Se levantó, dejando ver que ese típico camisón con estampados de flores con el que siempre dormía era remplazado por una bella falda negra con una elegante camisa blanca y un collar con un corazón en el centro decorado con diamantes colgando de su cuello. Helena es tan hermosa a pesar de su edad, que mi sueño era parecerme una cuarta parte a ella cuando esos años llegaran a mí.
Acercó sus algo temblorosas manos calientes a mis mejillas, acariciando unos segundos antes de depositar un beso en la derecha y mirarme a los ojos con una expresión que no pude descifrar.

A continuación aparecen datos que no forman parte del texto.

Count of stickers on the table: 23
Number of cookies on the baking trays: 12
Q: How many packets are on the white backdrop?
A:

—Pero no vas a encontrar esa información acá porque nadie puede dártela. Tendrás que salir al mundo e investigar por tu cuenta. —murmuró para después suspirar—. Eres una mujer fuerte e inteligente, Aitana. Si te propones encontrarla, estoy segura de que lo harás... Lamento no poder ayudarte en esto.

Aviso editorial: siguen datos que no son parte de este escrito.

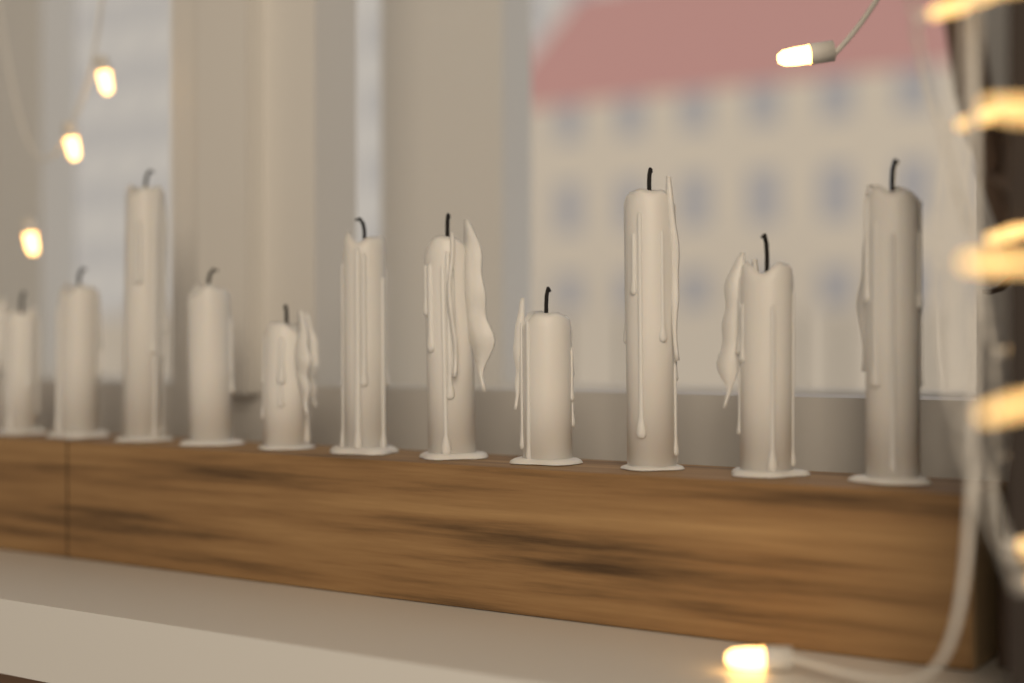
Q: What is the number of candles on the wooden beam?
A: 11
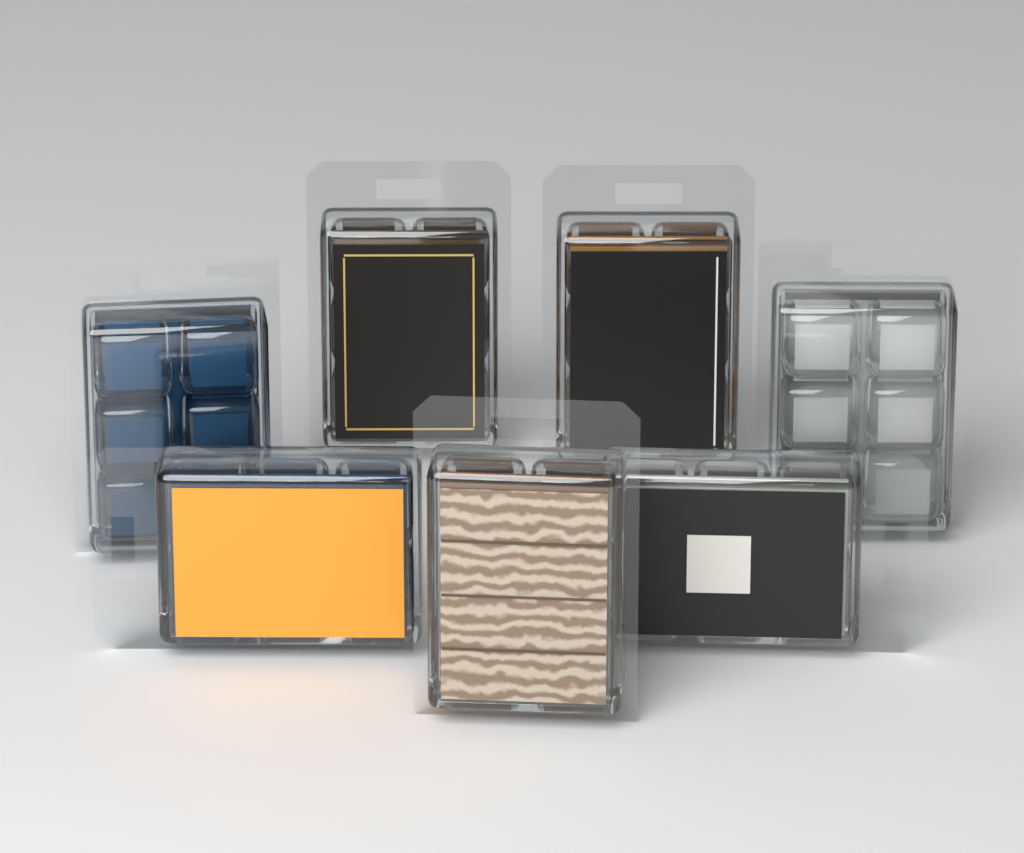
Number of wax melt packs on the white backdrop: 7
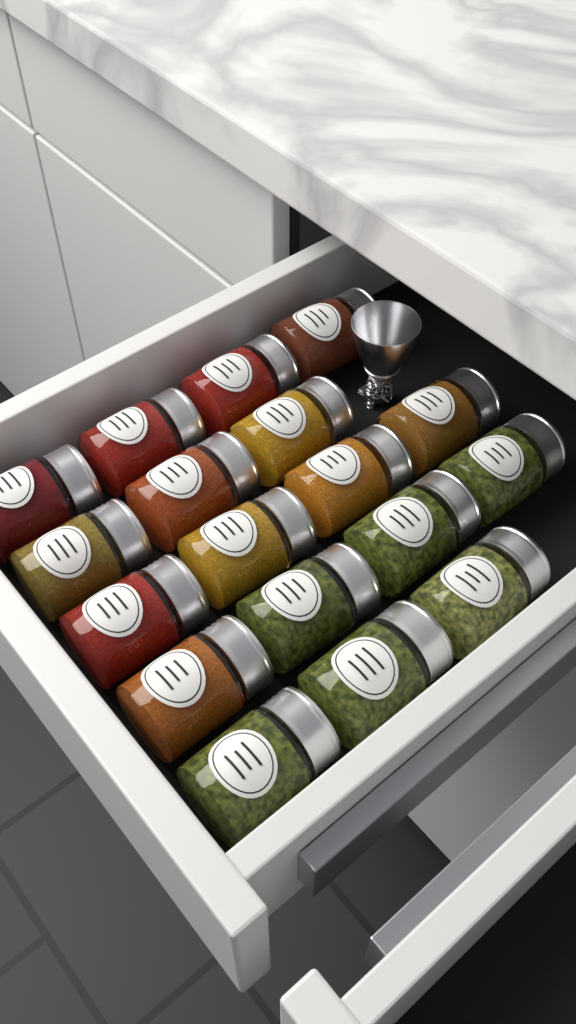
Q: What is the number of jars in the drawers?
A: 18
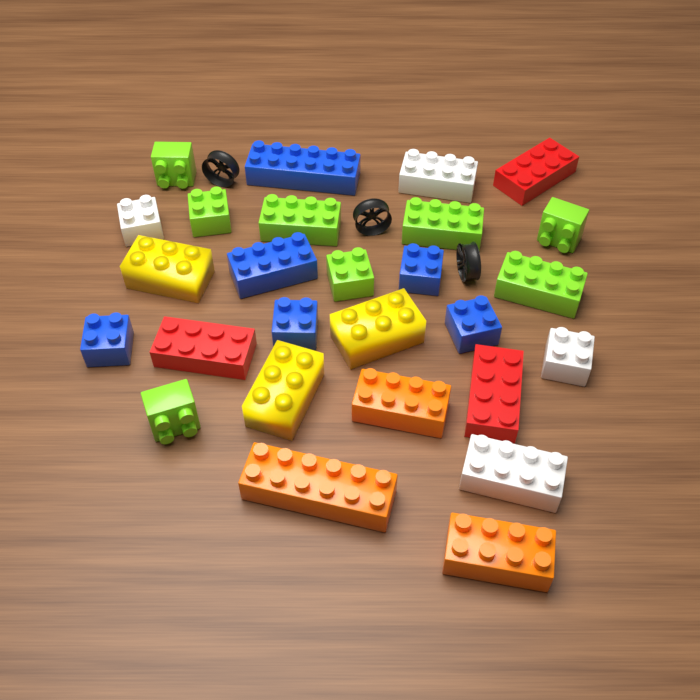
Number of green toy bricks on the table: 8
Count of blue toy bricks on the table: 6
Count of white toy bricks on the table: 4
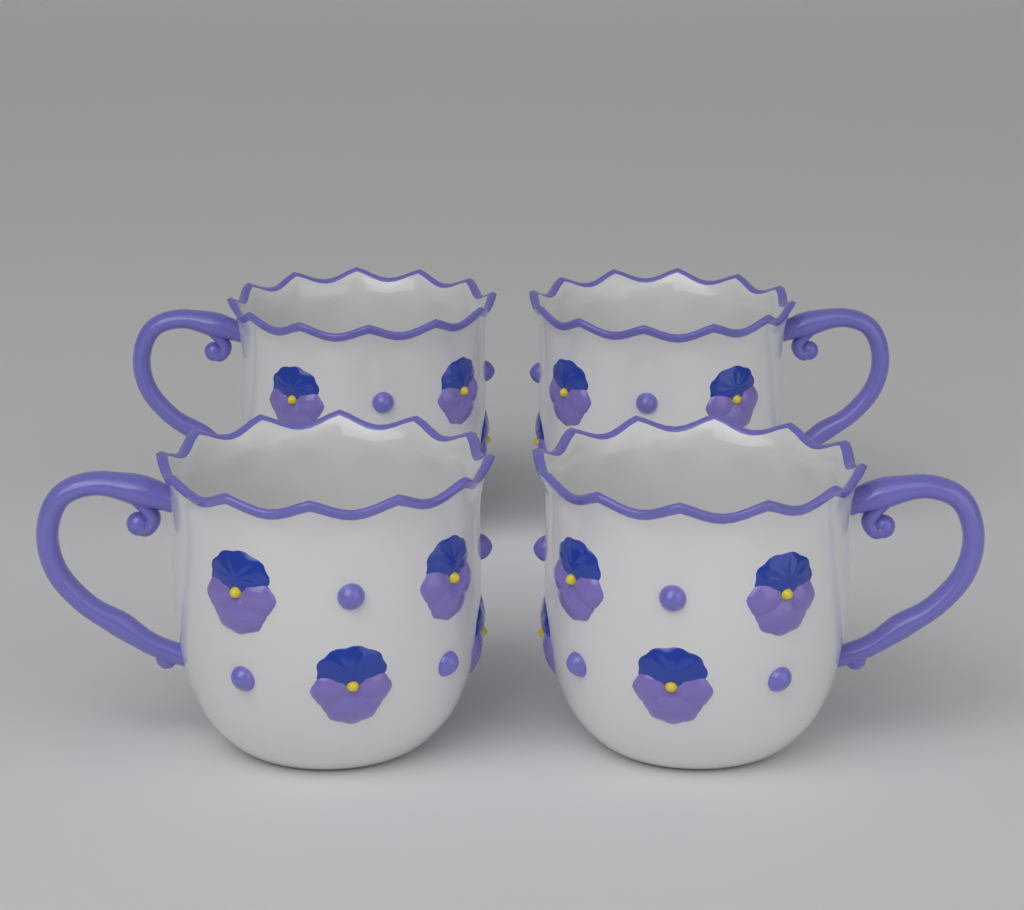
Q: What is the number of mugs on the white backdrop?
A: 4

Entonces me soltó las mejillas y se retiró sin más del cuarto, dejando una nube de dudas sobre mi cabeza que no se explicaba.

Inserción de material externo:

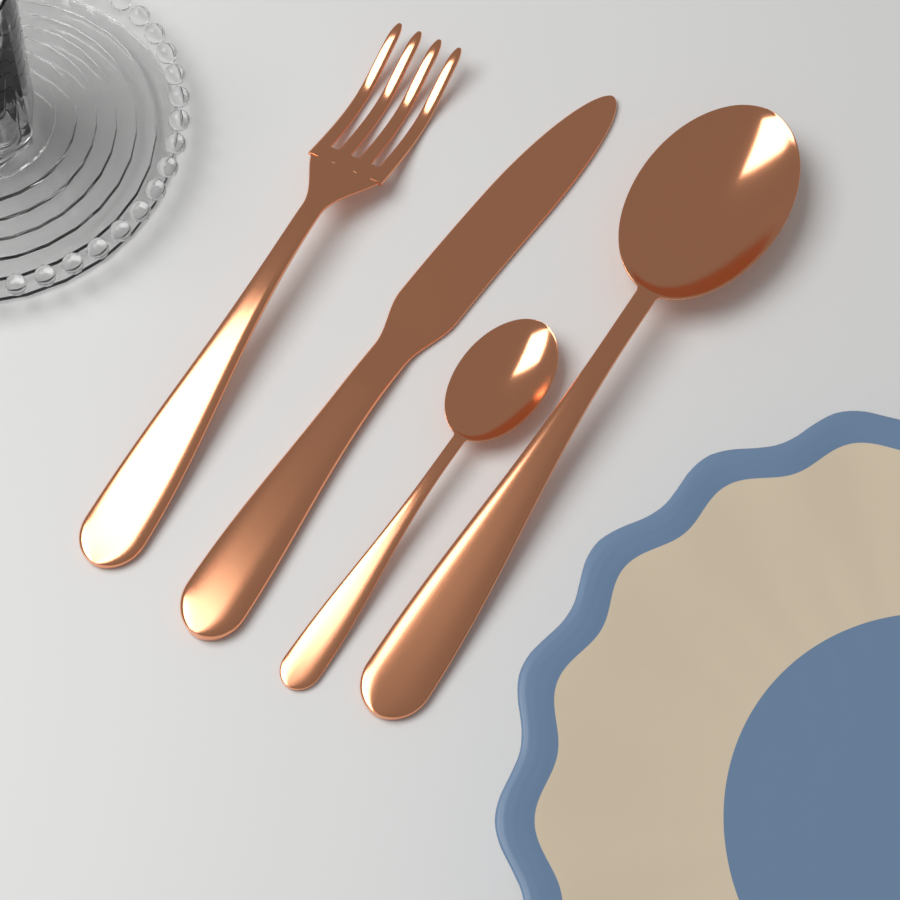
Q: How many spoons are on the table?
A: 2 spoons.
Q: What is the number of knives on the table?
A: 1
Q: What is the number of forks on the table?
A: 1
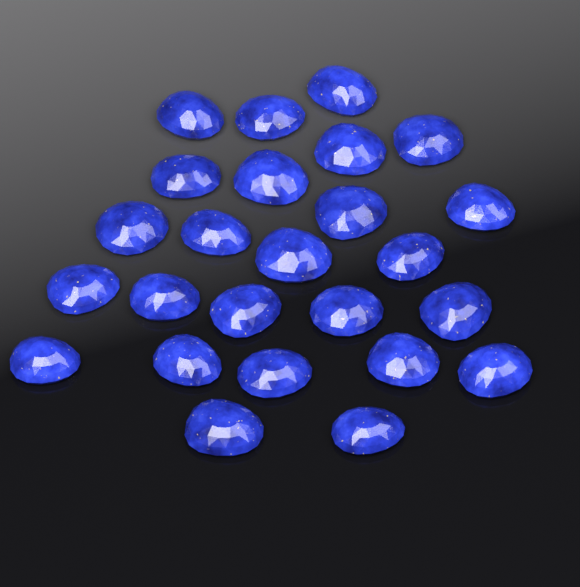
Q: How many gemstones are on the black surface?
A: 25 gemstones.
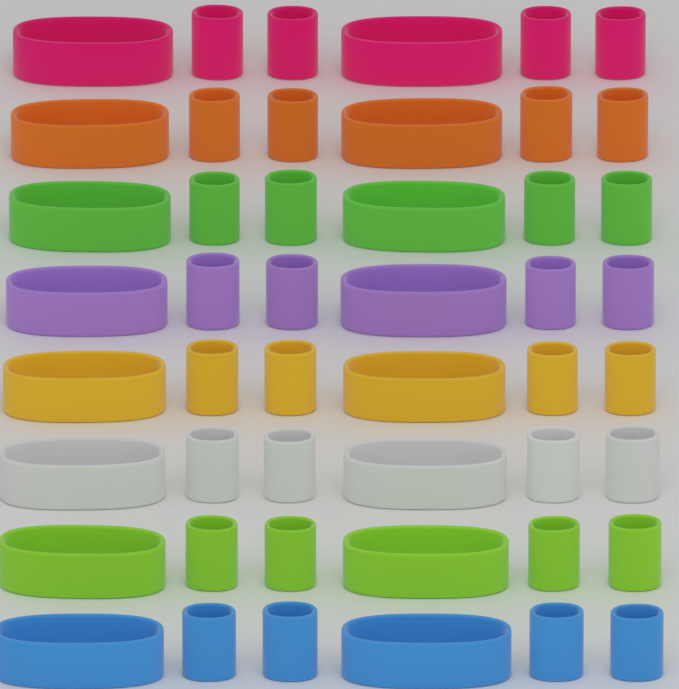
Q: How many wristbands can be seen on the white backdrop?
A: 32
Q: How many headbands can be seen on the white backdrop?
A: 16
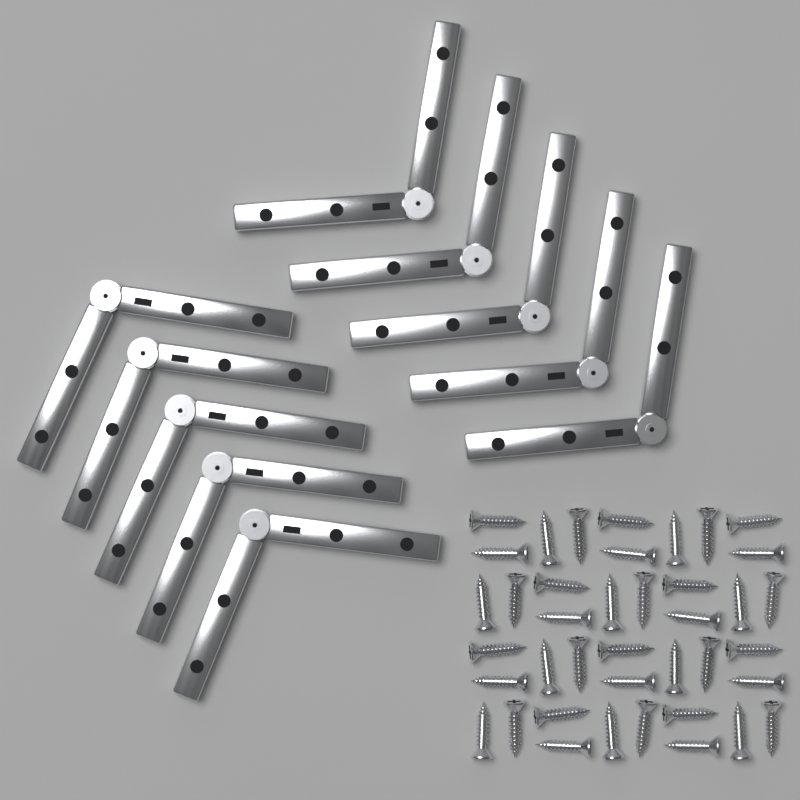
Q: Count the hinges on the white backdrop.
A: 10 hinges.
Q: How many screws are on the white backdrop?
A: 40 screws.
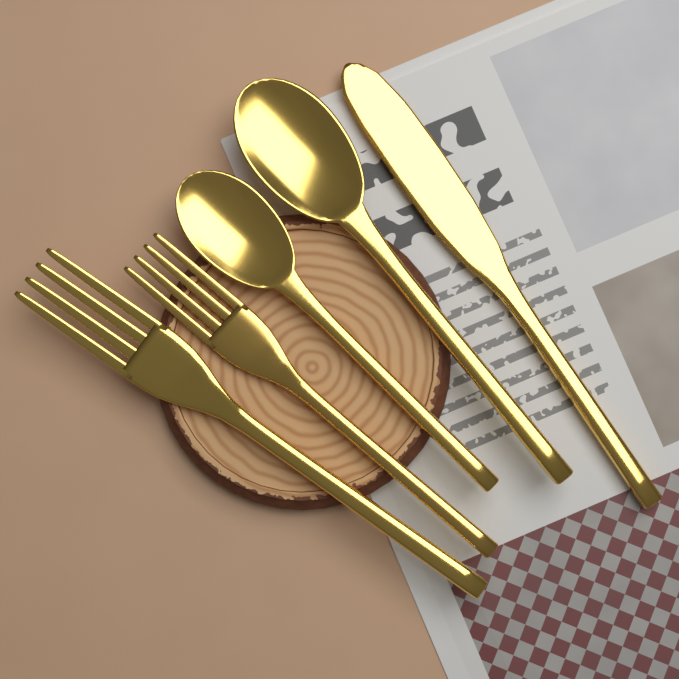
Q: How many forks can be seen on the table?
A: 2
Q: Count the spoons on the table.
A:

Algo pasó entre ellos, algo tan grave que ni mi abuela podría darme información por ¿temor o algo similar? La cuestión era ¿a qué? Nunca vi miedo en esa mujer ni por un segundo, estaba llena de una gran confianza y determinación.
Me encargaría de descubrir quién era en realidad Alexa y porqué mi familia me oculta algún sucio secreto.
En alguna otra parte de Nueva York.
Un hombre de unos cuarenta años se encontraba sentado en la silla de su gran y elegante despacho, con sus ojos verdes yendo de un lado a otro mientras leía atentamente un documento y con una humeante taza de café en una esquina de su escritorio. Toda su aura irradiaba poder, autoridad y un poco de miedo.
O al menos eso sentían los tres jóvenes que se encontraban parados enfrente suyo. Juntos parecían imponer lo mismo que el hombre mayor, pero por dentro de morían de miedo cada uno de ellos al estar frente a él.
—¿Pudieron dar con ella? —cuestionó de repente, cortando el tenso silencio.
El mayor de los jóvenes chicos se aclaró la garganta antes de responder.
—Así es, fue donde nos dijiste e hicimos exactamente lo que nos pediste... Estaba en shock, pero muy agradecida.
El hombre dejó los papeles a un lado, posicionando los codos sobre la mesa de, madera y juntando las manos. Con su mirada analizaba a cada uno de los chicos en silencio, para luego asentir con la cabeza más complacido.
—De acuerdo. Como estará tan agradecida con sus fieles caballeros, no tendrá problema en confiar rápido en ustedes. —pronunció con su característica seriedad.
El menor de los tres, que se encontraba de brazos cruzados, sintió enorme curiosidad ya que él no estaba del todo avisado de las riendas que tomaría el asunto. Por no decir que, estaba siendo casi tan engañado como la chica nombrada.
—¿Qué debemos hacer ahora? —preguntó, perdido en la situación.
El imponente mayor se levantó de su cómoda silla de madera, evidenciando su gran altura, y relamió sus labios sin apartar la mirada de los tres chicos enfrente suyo.
—Ahora la mantendrán cerca suyo, atentos a lo que sea que les diga e intentarán evitar que piense siquiera en lo que ya saben. Esa es su tarea, porque si llega a obtener información... estamos muertos todos.
La rudeza de sus palabras provocó escalofríos en cada uno de ellos que disimularon como pudieron. Todos tenían diversos pensamientos en la cabeza que acababan en exactamente lo mismo: su nueva "tarea". Fallar en esto no era una opción, lo tenían claro, porque si lo hacían y sobrevivían, sería este hombre capaz de asesinarlos uno por uno.
—¿Quedó claro?
—Sí, padre. —respondieron al unísono los tres.
—Lo primero que un padre quiere infringir en sus hijos para que lo respeten es el miedo... miedo a lo que podría hacerles. —hablé con pesadez—. Luego fuerza, tanto mental como física, seguido de muchos traumas y por último en una ,un pequeña parte... está el amor. Esas palabras no son solo mías, sino también suyas.